start PASSAGE TO READ

At 1am, I was awoken by a fellow guest taking a bath in the room above mine. The floorboards groaned under the additional weight and I heard some gentle splashing about. I did not really mind; I too like to perform my ablutions before bed rather than in a morning, and they must have had a later night than me. Indeed, my own 10pm shower might have disturbed a fellow guest for all I know. Eventually, I returned to sleep.
At 4am, I was awoken by another bath time. I wondered if I was dreaming. No, it was that bath again, and my fellow guest was in it. It was a quicker wash than the previous one, but it took me longer to doze off after its conclusion, for my mind kept trying to explain why he would bathe twice in one night at such early hours. Were there two of them? Then why the three-hour gap? Was he a bank robber, and had his hands and face sprayed by that special security dye? Was it some religious ritual discreetly observed by a theological student, who unbeknownst to him, was having his every movement traced by the occupant below? Was it someone washing their only set of clothes? Had he soiled himself in the night? The speculation went on.
At 6am, a third bath was run, ruling out theory number 1. By this time I was more accepting of my neighbour’s bathroom needs and that I was not going to wake up at 7am wonderfully refreshed and raring to go. This time, as the water splashed about and the floorboards once again creaked under the additional burden, I pondered the need to bathe. Most Westerners shower daily, some more often, yet few of them engage in the dirty agricultural work their forbears pursued. Bathing is required a great many times in the Torah, including after the release of bodily discharges and scape goats into the wilderness. Similarly, the Aaronic priesthood were subjected to a number of ritual washings, highlighting the need for holiness and purity. Yet in John 13:8-10, we read the Lord saying:
“If I do not wash you, you have no part with Me.”

end PASSAGE TO READ

> _EXERCISES_
**A)** Answer these questions about the account of the nighttime baths:
(i) At what hour did the narrator take a shower?
(ii) Which priesthood was subjected to a number of ritual washings?
(iii) Which verses of John are cited?
**B)** Reproduce the part of the account of the nighttime baths starting at "At 1am, I was" and ending at "returned to sleep.".
The material that comes next is drawn from a separate source.

start DATASET RECORDS

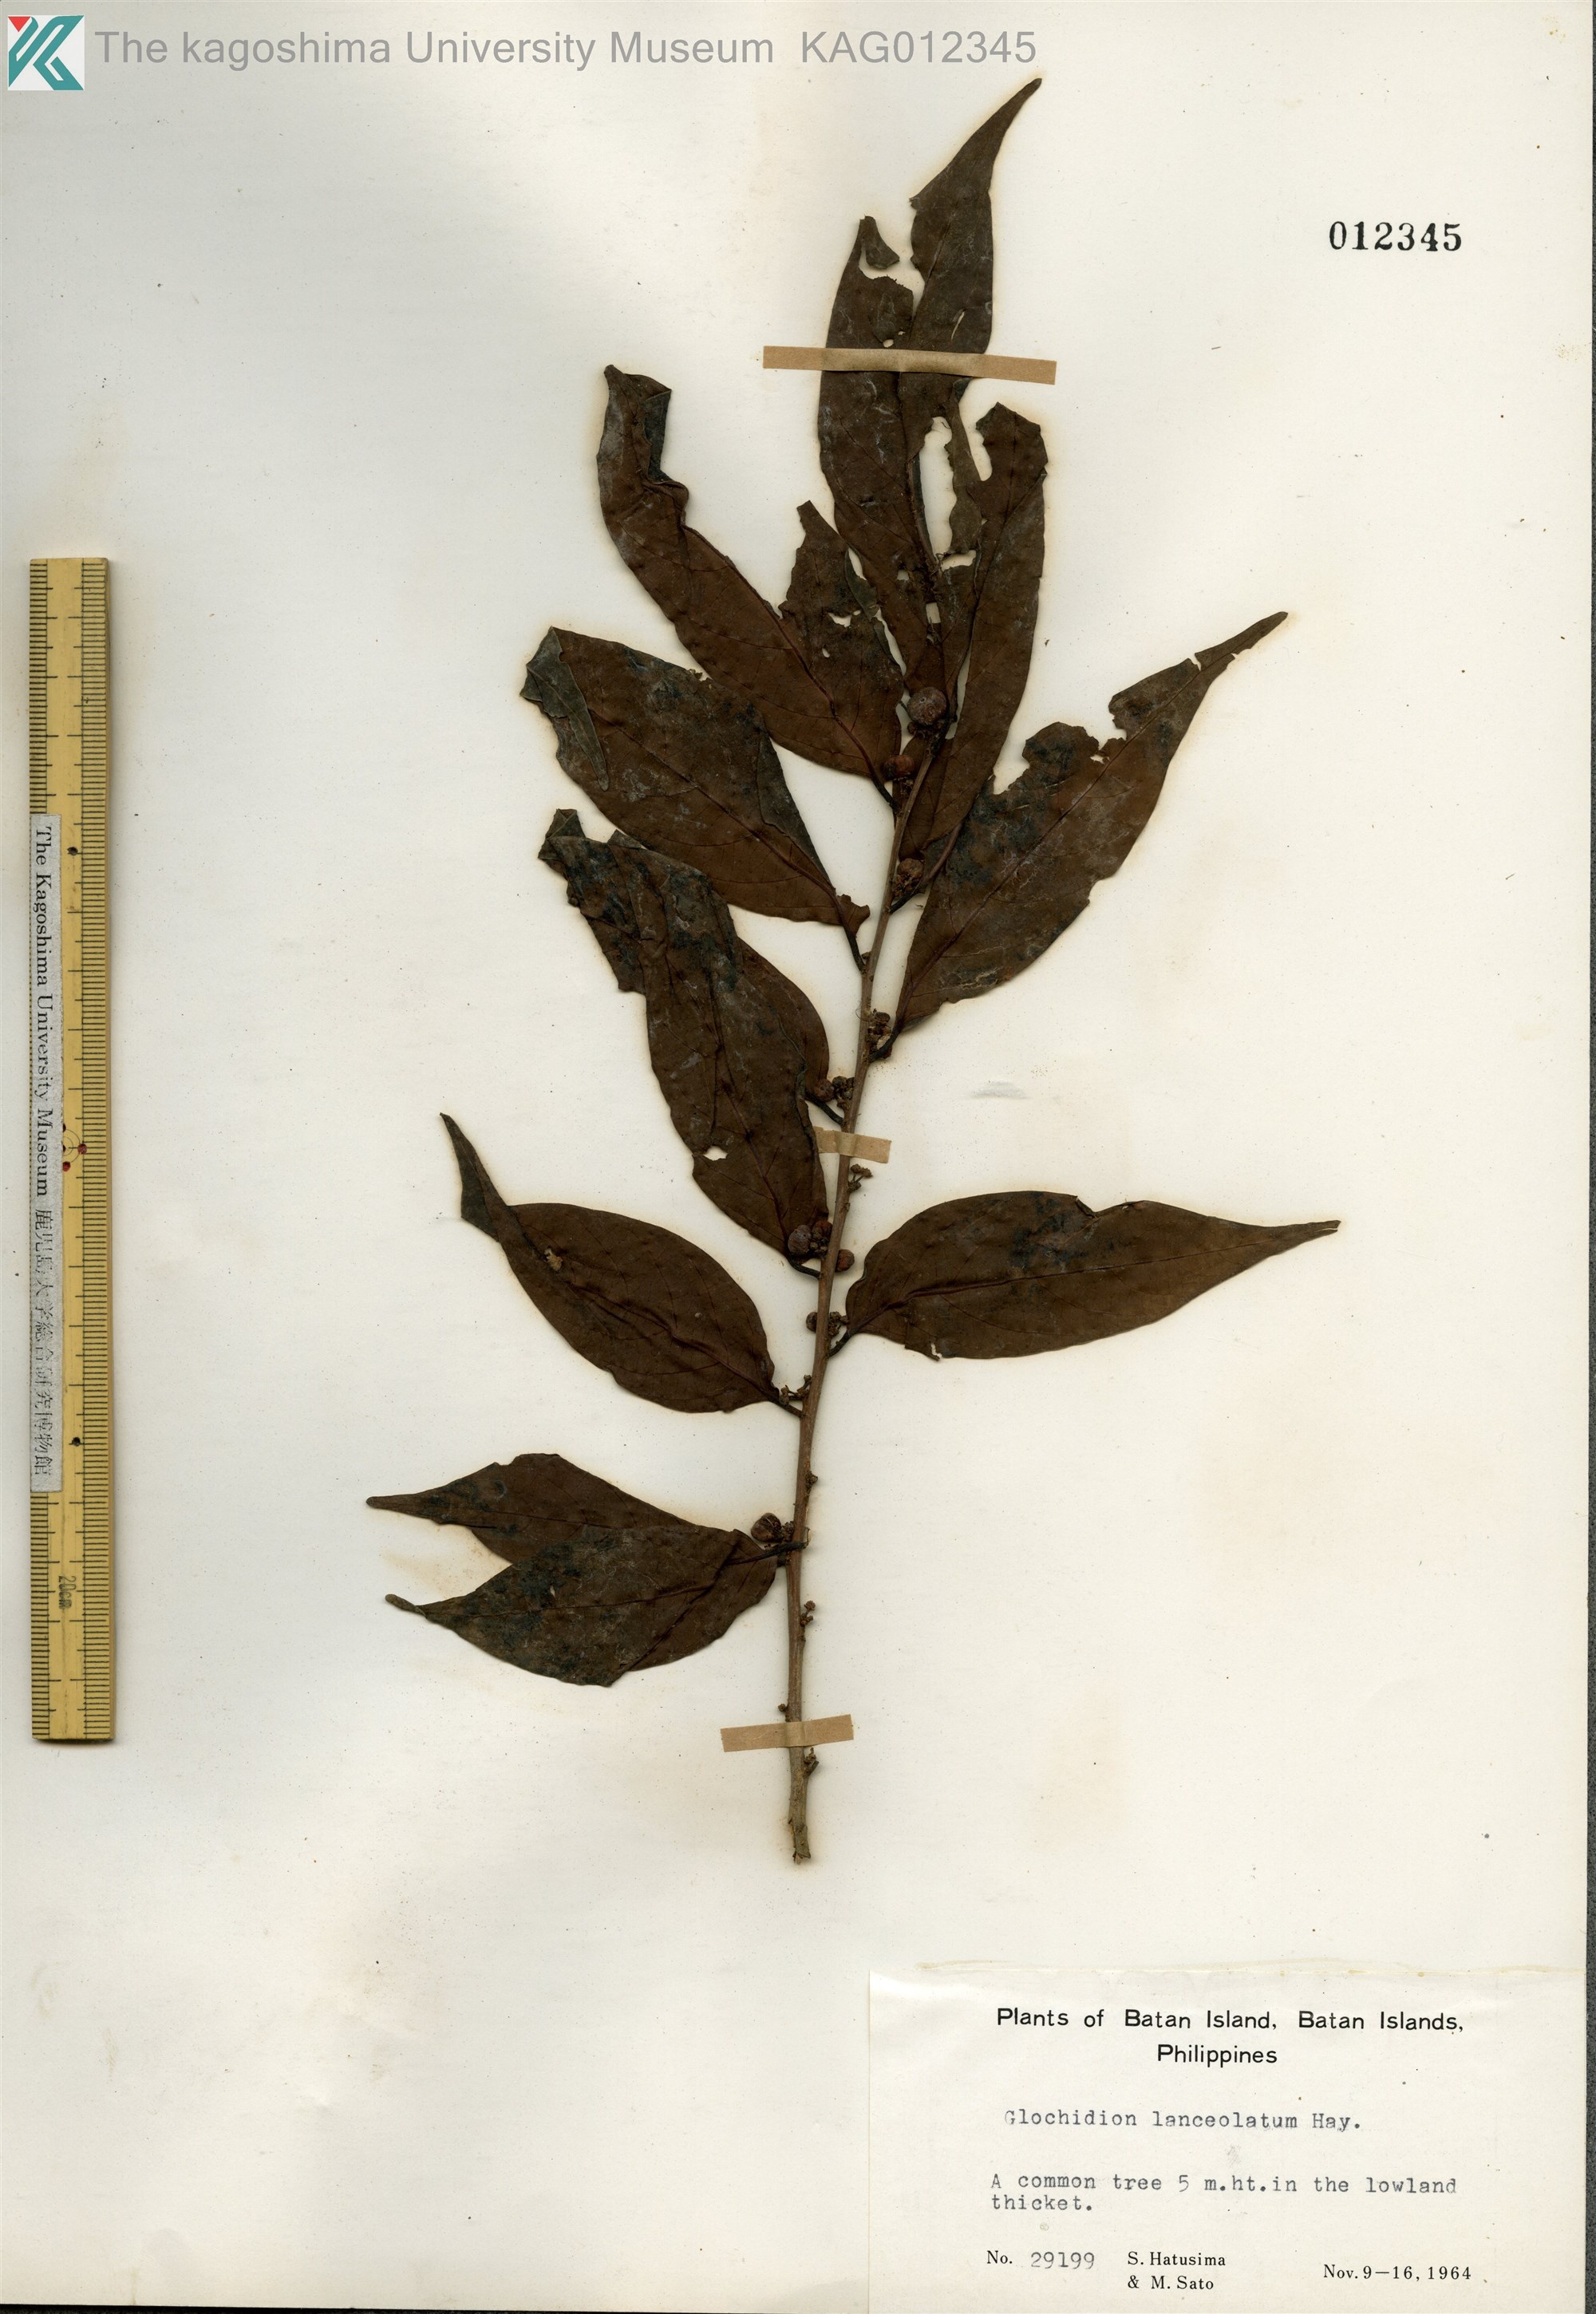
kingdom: Plantae
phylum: Tracheophyta
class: Magnoliopsida
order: Malpighiales
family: Phyllanthaceae
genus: Glochidion
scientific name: Glochidion lanceolatum
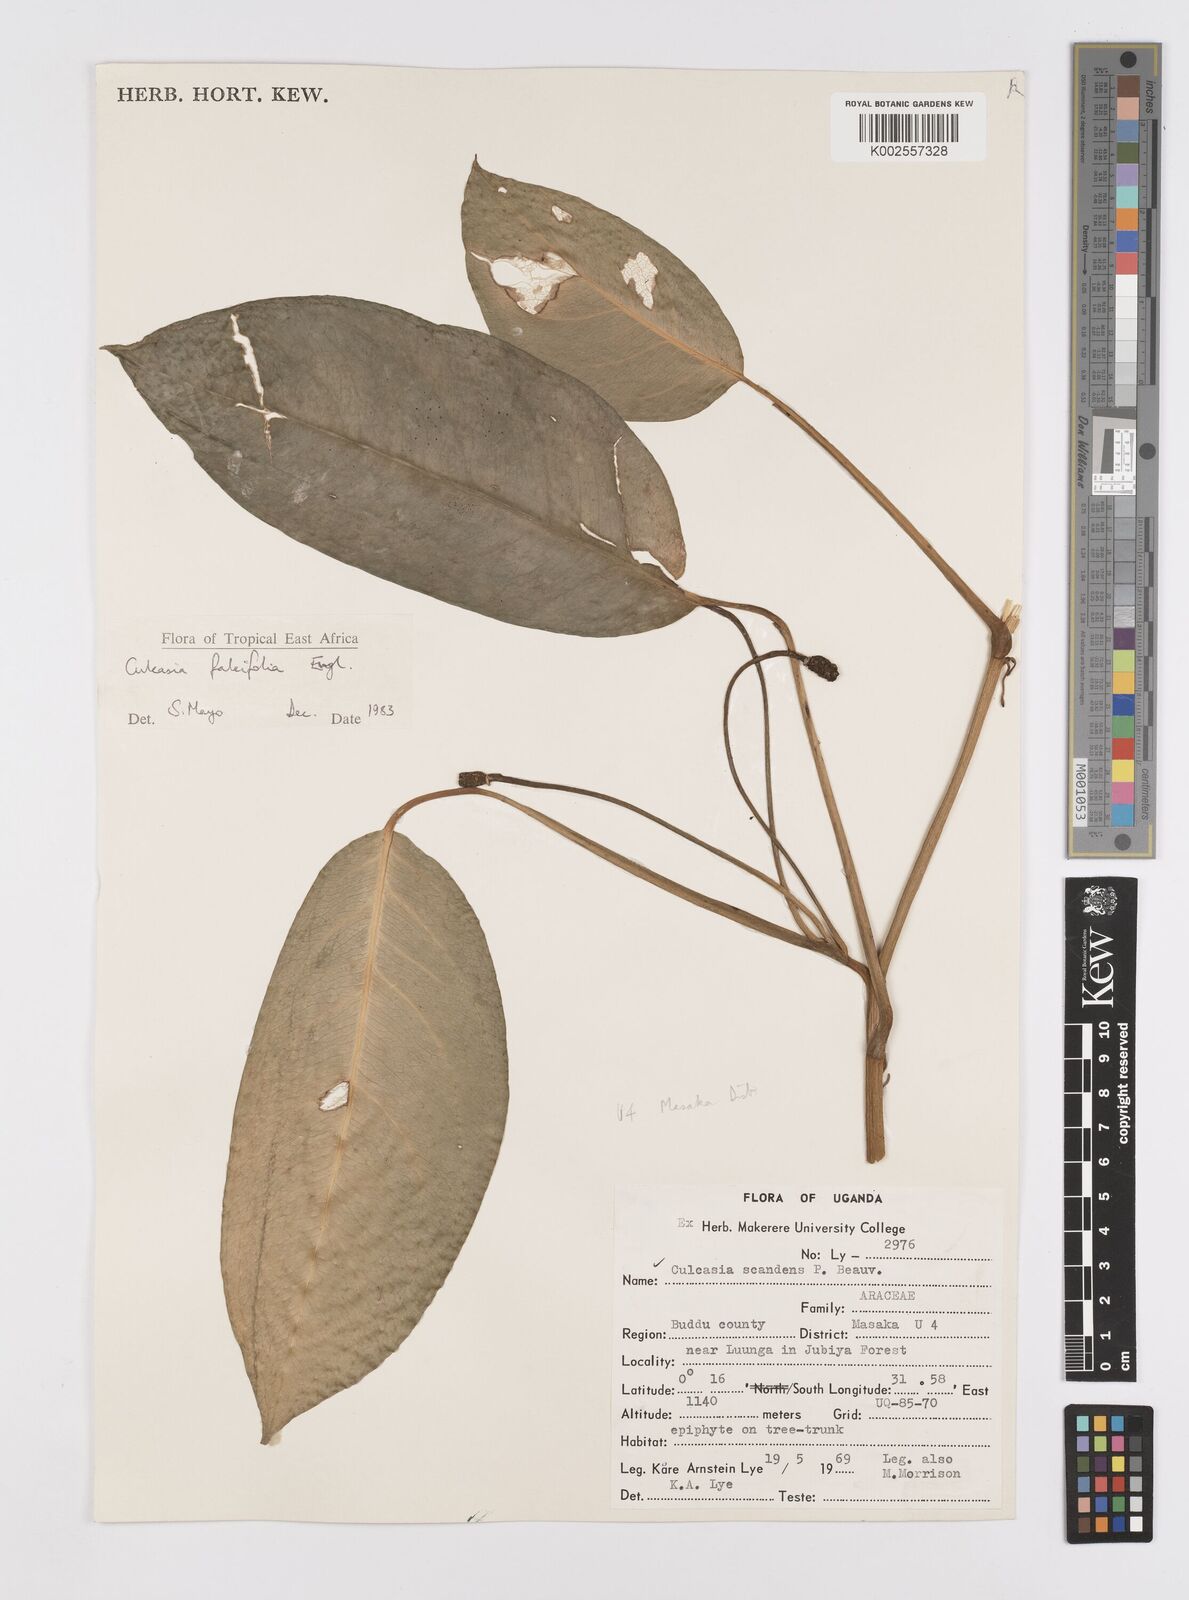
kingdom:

end DATASET RECORDS

> _FINAL RESULTS_
**A)**
(i) 10pm
(ii) The Aaronic priesthood
(iii) John 13:8-10

**B)**
At 1am, I was awoken by a fellow guest taking a bath in the room above mine. The floorboards groaned under the additional weight and I heard some gentle splashing about. I did not really mind; I too like to perform my ablutions before bed rather than in a morning, and they must have had a later night than me. Indeed, my own 10pm shower might have disturbed a fellow guest for all I know. Eventually, I returned to sleep.